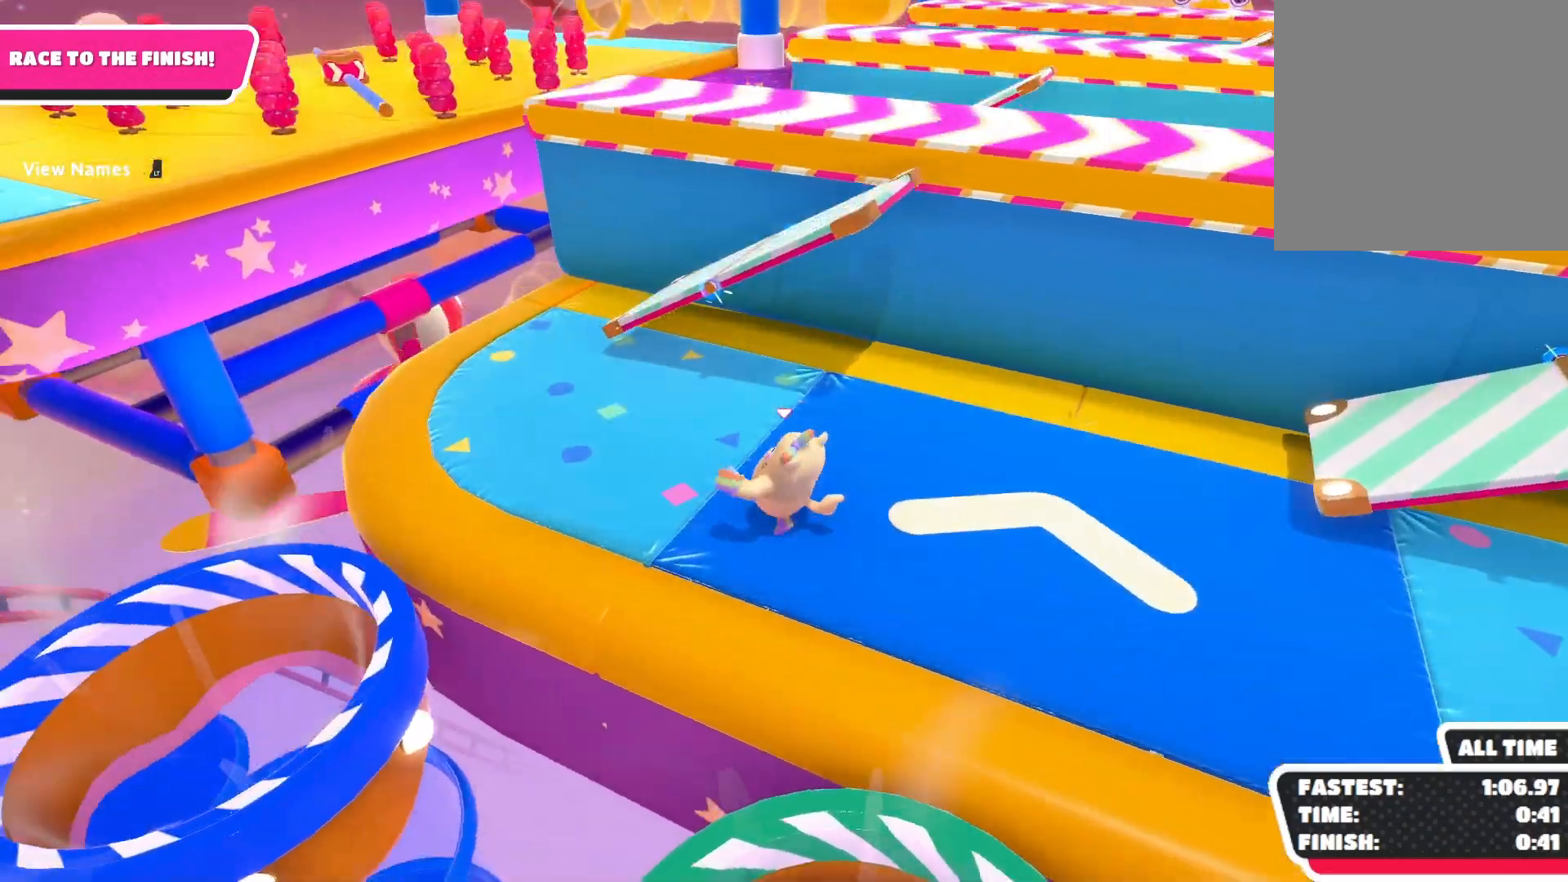
{"buttons": [], "left_stick": "center", "right_stick": "down", "events": [[33, "left_stick", "center"]]}
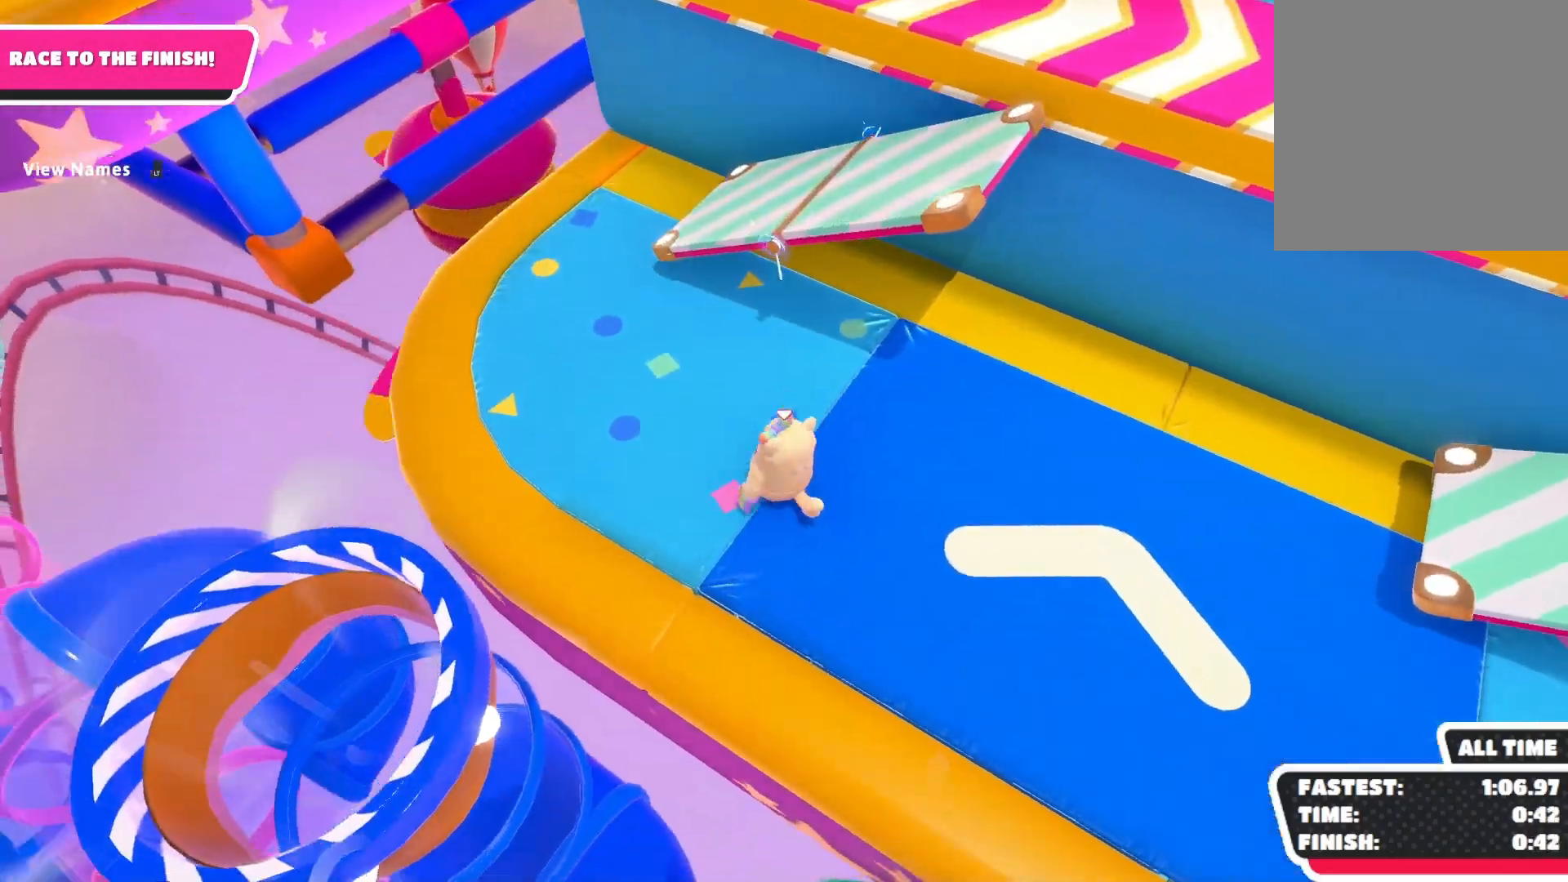
{"buttons": [], "left_stick": "center", "right_stick": "down", "events": []}
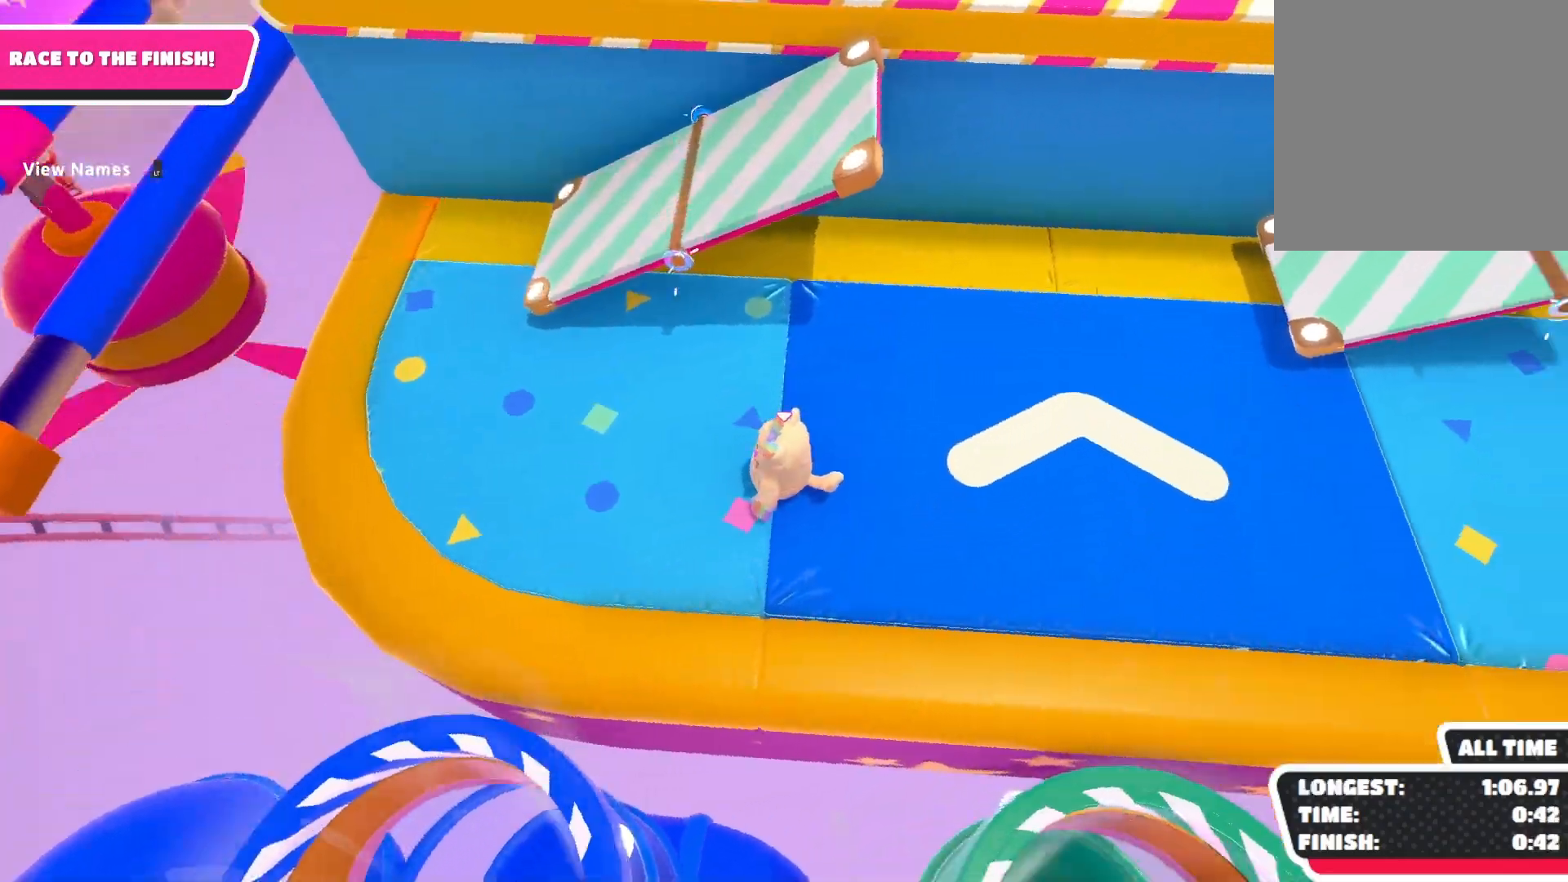
{"buttons": [], "left_stick": "down-right", "right_stick": "down", "events": [[467, "left_stick", "down-right"]]}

▶ What needs to be done
Everything in the listing above, apart from its pictures, must be repeated exactly.

▶ Answer box
{"buttons": [], "left_stick": "center", "right_stick": "down", "events": [[33, "left_stick", "center"]]}
{"buttons": [], "left_stick": "center", "right_stick": "down", "events": []}
{"buttons": [], "left_stick": "down-right", "right_stick": "down", "events": [[467, "left_stick", "down-right"]]}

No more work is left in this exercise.